La crisis sanitaria y económica ha derrumbado mercados y está reubicando a los estados en un lugar preponderante. Son los estados los que hoy tienen la palabra para salir de la crisis. La secretaria ejecutiva de la CEPAL, Alicia Bárcenas, plantea que “la pandemia provocada por el coronavirus ha evidenciado los problemas estructurales del modelo de desarrollo en la región, entre ellos, la mercantilización y la fragmentación de los sistemas de salud, la gran desigualdad que afecta a las mujeres y los pueblos indígenas, el alto grado de urbanización que ha potenciado los contagios en los barrios más vulnerables, una alta informalidad laboral, que alcanza a 54% de los trabajadores, además de frágiles sistemas de protección social y un débil multilateralismo con crecientes tensiones sociales”.
Por tanto, el desafío que tenemos es inmenso y para afrontarlo resulta fundamental entender el mundo en el que estamos inmersos. Los cambios ocurridos en los últimos tiempos, sumados a las vicisitudes de la pandemia, lo hacen todavía más complejo. Una economía como la nuestra no sólo deberá tejer alianzas regionales, sino fortalecer los vínculos con ciertos organismos internacionales que serán clave en los tiempos venideros, como el Banco Interamericano de Desarrollo (BID). Estaremos ante una región que demandará el acceso al crédito, que será fundamental para la reconstrucción de las economías durante la pospandemia.

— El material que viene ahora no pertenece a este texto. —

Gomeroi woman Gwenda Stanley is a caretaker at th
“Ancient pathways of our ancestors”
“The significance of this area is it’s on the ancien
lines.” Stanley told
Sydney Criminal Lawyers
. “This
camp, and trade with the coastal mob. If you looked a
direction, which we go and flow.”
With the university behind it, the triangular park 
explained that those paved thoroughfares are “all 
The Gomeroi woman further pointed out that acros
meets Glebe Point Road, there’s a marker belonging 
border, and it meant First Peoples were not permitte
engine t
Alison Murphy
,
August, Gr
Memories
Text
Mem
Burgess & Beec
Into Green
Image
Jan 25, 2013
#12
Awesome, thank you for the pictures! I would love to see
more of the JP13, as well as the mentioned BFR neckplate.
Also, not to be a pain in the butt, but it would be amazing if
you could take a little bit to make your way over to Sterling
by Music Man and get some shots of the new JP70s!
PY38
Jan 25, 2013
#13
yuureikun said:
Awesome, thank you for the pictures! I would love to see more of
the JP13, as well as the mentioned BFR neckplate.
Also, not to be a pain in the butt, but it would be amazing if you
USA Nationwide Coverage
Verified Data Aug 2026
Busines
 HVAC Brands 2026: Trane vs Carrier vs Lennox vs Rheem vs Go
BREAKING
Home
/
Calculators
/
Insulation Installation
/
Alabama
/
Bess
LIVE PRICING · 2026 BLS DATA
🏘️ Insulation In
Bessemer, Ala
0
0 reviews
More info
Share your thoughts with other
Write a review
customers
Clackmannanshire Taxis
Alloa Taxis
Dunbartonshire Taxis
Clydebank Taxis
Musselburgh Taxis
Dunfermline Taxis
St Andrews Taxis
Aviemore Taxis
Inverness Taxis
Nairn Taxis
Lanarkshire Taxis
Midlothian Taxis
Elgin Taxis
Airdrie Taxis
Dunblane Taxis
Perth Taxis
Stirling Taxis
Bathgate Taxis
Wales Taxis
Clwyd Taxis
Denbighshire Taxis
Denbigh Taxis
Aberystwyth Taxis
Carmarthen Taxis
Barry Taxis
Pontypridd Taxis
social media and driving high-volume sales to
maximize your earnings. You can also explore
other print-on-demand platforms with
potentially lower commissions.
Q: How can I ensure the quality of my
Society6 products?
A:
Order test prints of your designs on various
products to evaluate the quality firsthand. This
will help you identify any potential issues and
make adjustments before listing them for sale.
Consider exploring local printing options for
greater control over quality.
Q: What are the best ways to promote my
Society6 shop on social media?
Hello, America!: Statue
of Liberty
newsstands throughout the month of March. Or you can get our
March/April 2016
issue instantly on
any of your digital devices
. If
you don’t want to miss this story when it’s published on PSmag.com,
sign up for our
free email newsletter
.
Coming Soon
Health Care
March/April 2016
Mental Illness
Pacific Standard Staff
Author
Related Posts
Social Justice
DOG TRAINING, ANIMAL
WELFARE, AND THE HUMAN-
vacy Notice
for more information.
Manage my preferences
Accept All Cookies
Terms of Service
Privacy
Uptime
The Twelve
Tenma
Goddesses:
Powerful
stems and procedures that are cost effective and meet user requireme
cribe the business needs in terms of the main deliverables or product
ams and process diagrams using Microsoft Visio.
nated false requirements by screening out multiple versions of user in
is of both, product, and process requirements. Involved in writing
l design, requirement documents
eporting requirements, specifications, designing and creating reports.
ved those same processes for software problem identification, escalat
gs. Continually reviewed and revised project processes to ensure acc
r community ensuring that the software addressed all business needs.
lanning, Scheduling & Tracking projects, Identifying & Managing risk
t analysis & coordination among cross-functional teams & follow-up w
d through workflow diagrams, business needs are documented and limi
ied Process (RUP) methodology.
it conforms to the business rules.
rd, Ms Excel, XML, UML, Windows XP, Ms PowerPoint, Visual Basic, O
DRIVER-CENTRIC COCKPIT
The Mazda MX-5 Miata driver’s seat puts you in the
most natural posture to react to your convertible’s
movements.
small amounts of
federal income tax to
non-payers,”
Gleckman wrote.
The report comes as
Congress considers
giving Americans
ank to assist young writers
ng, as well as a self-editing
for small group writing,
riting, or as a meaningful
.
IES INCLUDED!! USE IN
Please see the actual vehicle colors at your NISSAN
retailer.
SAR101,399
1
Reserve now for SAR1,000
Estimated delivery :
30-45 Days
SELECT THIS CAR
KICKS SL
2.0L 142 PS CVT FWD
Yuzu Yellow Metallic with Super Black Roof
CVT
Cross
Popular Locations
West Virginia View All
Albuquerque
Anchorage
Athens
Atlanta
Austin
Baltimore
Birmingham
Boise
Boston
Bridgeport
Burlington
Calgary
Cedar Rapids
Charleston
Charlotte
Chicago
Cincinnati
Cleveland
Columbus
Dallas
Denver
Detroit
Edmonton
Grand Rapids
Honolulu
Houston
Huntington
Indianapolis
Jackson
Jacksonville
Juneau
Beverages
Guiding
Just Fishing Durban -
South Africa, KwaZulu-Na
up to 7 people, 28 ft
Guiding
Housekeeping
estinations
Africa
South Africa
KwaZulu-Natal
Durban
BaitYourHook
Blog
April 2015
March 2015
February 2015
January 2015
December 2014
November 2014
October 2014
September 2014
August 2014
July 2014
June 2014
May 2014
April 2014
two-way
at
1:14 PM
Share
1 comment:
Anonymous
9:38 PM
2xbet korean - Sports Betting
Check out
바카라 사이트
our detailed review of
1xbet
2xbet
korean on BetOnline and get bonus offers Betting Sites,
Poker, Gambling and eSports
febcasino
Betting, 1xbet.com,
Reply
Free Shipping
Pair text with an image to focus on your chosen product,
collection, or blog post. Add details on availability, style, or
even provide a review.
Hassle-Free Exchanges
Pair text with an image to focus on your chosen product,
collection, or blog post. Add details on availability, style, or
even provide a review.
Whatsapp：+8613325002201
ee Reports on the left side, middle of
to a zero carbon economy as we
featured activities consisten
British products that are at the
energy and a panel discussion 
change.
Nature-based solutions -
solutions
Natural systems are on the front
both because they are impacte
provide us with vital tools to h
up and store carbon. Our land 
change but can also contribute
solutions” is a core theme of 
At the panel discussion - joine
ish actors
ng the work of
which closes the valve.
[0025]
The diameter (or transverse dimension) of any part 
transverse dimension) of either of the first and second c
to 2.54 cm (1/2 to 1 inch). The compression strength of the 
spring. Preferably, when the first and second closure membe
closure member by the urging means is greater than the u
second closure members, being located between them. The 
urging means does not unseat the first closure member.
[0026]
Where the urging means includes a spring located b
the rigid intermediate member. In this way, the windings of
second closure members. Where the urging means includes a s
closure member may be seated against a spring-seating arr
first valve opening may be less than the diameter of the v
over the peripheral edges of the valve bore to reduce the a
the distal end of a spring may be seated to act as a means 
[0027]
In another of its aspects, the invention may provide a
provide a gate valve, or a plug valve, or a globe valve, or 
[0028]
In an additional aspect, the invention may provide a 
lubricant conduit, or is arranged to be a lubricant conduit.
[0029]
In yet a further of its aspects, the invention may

Por eso no se entiende tampoco la política que se está desarrollando a nivel internacional, promoviendo al candidato de Estados Unidos al BID, quebrando la estrategia latinoamericana que se han planteado otros países de la región, apostando al menos a postergar su elección. Esta postura, sumada a las poco felices declaraciones respecto de la CEPAL, parecieran estar marcando el rumbo de una política diplomática errática. El mundo que se viene necesita de políticas de Estado, pensadas y seguras, que puedan garantizarnos, más temprano que tarde, una pronta recuperación, retomando la senda del crecimiento. Ojalá así sea, pero para eso se necesita cambiar la pisada.